Pois bem. Nicanor acabava de fechar os olhos da esposa Minervina, que há dias se encontrava no leito de morte, com uma doença terminal. Nos seus últimos momentos, a moribunda ouviu dos lábios do marido, a notícia mais feliz, que poderia ouvir naquela hora: A total regeneração do seu neto Edu, viciado em tóxico, que havia abandonado, há mais de um ano, a casa dos pais.
O homem lançou mão de uma mentira, pensando em amenizar os últimos momentos de vida da sua mulher, uma verdadeira santa, cheia de virtudes e sofrimento.
Muito abalado pela emoção da partida da esposa, Nicanor desabafou com o motorista do táxi, no qual se dirigia à funerária, para providenciar o velório e sepultamento..
Contou ao motorista a mentira de que lançara mão há alguns minutos, para suavizar a morte da sua mulher, cujo maior desejo era ver o neto livre das drogas:
– Tenho certeza de que Deus me perdoou. Sussurrei ao ouvido dela que o nosso neto tinha se curado do vício e já estava em casa. Ela abriu os olhos, deu um leve sorriso, e deixou escorrer uma lágrima, antes do último suspiro.
Percebendo a perplexidade do motorista, Nicanor continuou:
– Conheci um piedoso monge, cuja vida se resumia em rezar e cultivar o jardim do Mosteiro onde morava.
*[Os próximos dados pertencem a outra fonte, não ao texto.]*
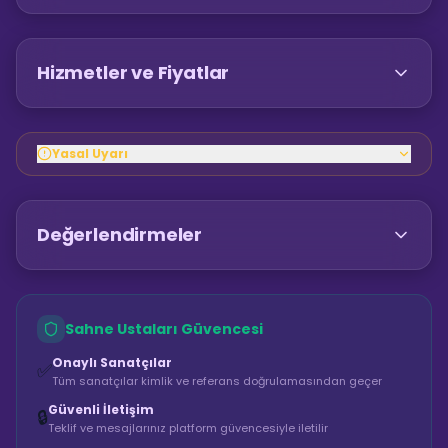
Hizmetler ve Fiyatlar
Yasal Uyarı
Değerlendirmeler
Sahne Ustaları Güvencesi
Onaylı Sanatçılar
✅
Tüm sanatçılar kimlik ve referans doğrulamasından geçer
Güvenli İletişim
🔒
Teklif ve mesajlarınız platform güvencesiyle iletilir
Era um jardineiro de almas e flores. Passava as manhãs de joelhos, no silêncio do Mosteiro, aos pés do Cristo Crucificado, e as tardes no pequeno jardim da ordem, curvado diante das roseiras que ele próprio plantava e regava.
O monge perseguia uma ideia fixa, de ver desabrochar no seu jardim a rosa azul do Oriente, de que tivera notícia, uma noite, ao ler os poemas latinos dos velhos monges medievais.
Para isso, casava as sementes, juntava os brotos, fundia os enxertos, combinando as terras com que os cobria, e as águas com que os regava. Esperava, ansioso, o aparecimento, no topo da haste, do sonhado botão azul.
Ao fim de setenta anos de experiências e sonhos, em que se misturavam, na sua imaginação, as chagas vermelhas de Cristo e as manchas celestes da sua rosa encantada, surgiu, afinal, no coroamento de um galho de roseira, um botão azul como o céu.
Centenário e curvado, o velho monge não suportou a emoção. Adoeceu e foi levado ao seu quarto. Ajoelhado diante do Cristo Crucificado, lhe pedia entre soluços pungentes, que, como premio à sua vida de dedicação às roseiras e às almas, não lhe cerrasse os olhos, sem que eles vissem, felizes, o desabrochar da sua rosa azul.
Ao redor do seu leito, todos choravam, emocionados.
Divulgada de boca em boca, a notícia chegou a um convento das proximidades, onde se encontrava orando uma bondosa freira. Ao ouvir a história da paixão do santo monge pela rosa azul do Oriente, a freira se compadeceu e perfumou, com essência de gerânio, uma flor de seda azul, feita por ela mesma, para ofertar ao monge, no seu leito de morte.
No dia seguinte, pela manhã, morria o monge, sorrindo entre lágrimas de alegria, pensando ter entre as mãos a sua rosa azul, com que sempre sonhara, brotada de uma das roseiras plantadas e regadas por ele.